Brian Lacy, MD, and David Tendler, MD, on Mesenteric Ischemia: Part 1

In this 2-part podcast, Drs Brian Lacy and David Tendler, from Duke University in Durham, North Carolina, discuss the symptoms, diagnosis, and treatment of acute and chronic mesenteric ischemia.

For Part 2 of this podcast, click here.

 

Brian Lacy, MD, is a professor of medicine at the Mayo Clinic in Jacksonville, Florida. David Tendler, MD, is clinical associate in medicine at Duke University in Durham, North Carolina.


For more insights from experts like Dr Tendler, click here.
 

TRANSCRIPT:

Dr. Brian Lacy:  Welcome to this "Gastroenterology Learning Network" podcast. My name is Brian Lacy. I'm a professor of medicine at the Mayo Clinic in Jacksonville, Florida. I am absolutely delighted to be speaking today with Dr. David Tendler, clinical associate in medicine at Duke University in Durham, North Carolina.

Our topic today is one that is important for every GI provider, mesenteric ischemia. Dr. Tendler, welcome. Mesenteric ischemia is a broad term. Is this still the best approach to break this down into acute mesenteric ischemia and chronic mesenteric ischemia, or do you think there's a better way to tackle this topic?

Dr. David Tendler:  First of all, thank you for inviting me on, Dr. Lacy. I appreciate the invitation. Who amongst us would not relish the opportunity to talk about intestinal ischemia? To your point or to your question, I do think breaking down mesenteric ischemia into acute and chronic ischemia is helpful. The presentations tend to be distinct.

Those are worthwhile ways to initially categorize the condition. I generally will then further break down acute mesenteric ischemia into four relatively distinct pathophysiological subtypes, which include acute embolic ischemia, acute thrombotic ischemia, non-occlusive ischemia, and then finally acute mesenteric venous ischemia.

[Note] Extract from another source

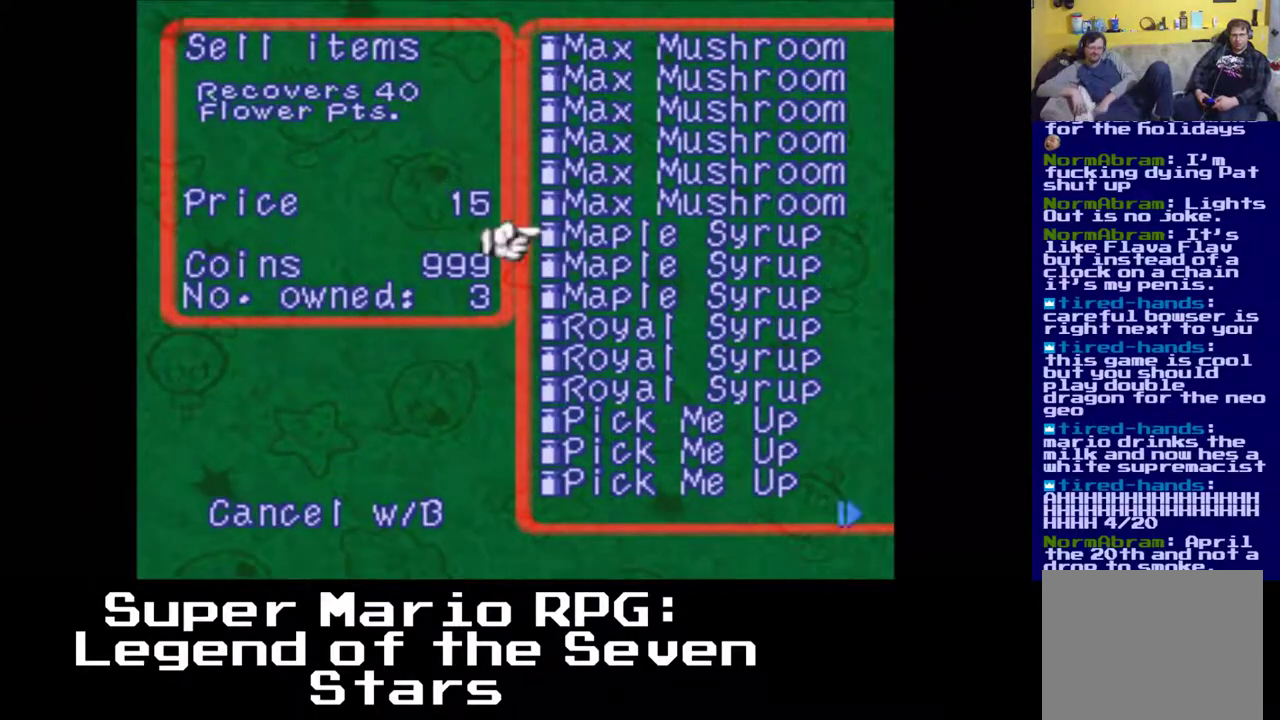
{"buttons": [], "left_stick": "center", "events": [[133, "A", "down"], [267, "A", "up"]]}
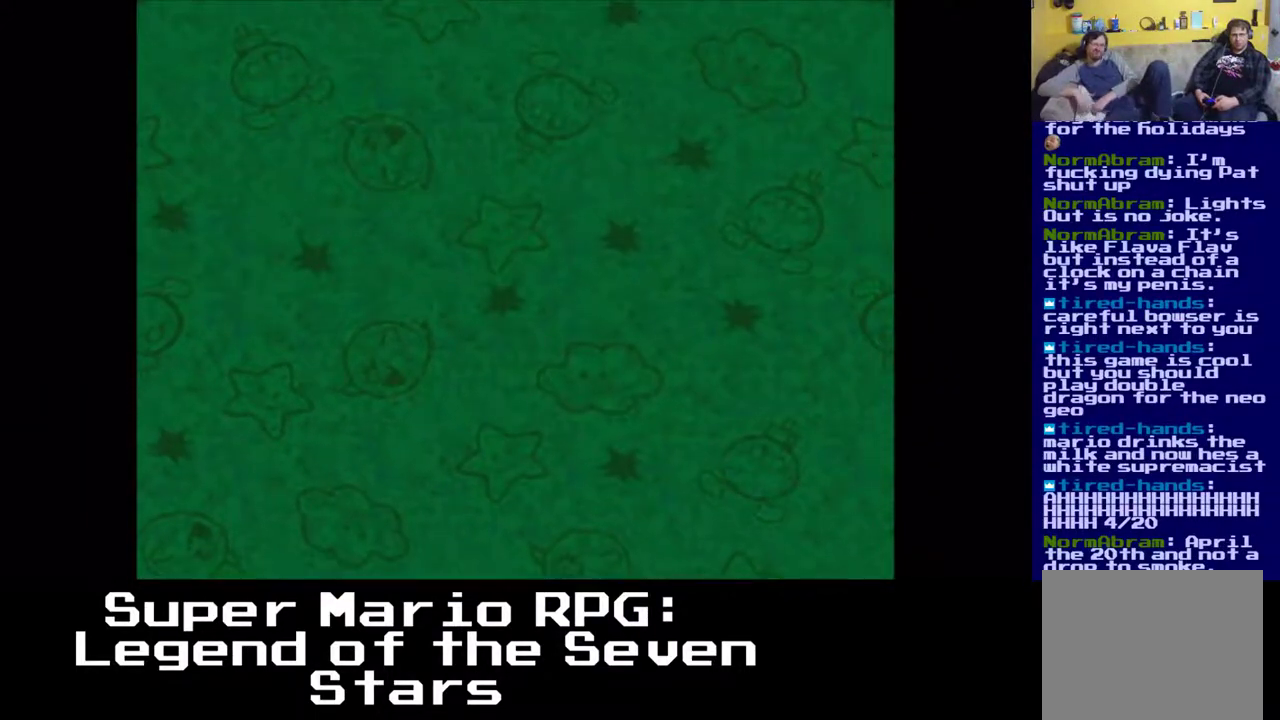
{"buttons": [], "left_stick": "center", "events": []}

Dr. Lacy:  David, That's a really good approach, and thank you for setting the stage. We're going to circle back to that in a little bit. Now that we're thinking about your diagnostic approach of acute versus chronic and then your four subtypes of acute mesenteric ischemia, how common is this problem?

Dr. Tendler:  Thankfully, it remains a relatively rare condition. Epidemiologically, the incidence is estimated to be somewhere between 2 and 7 per 100,000 patients, so it is relatively rare. However, the exception to this is in the subgroup of patients who are over age 70 and present to the emergency department with an acute abdomen.

In that particular population of over 70-year-old patients with acute abdomens, it could account for up to 10 percent of those emergency department visits. That's an important subtype.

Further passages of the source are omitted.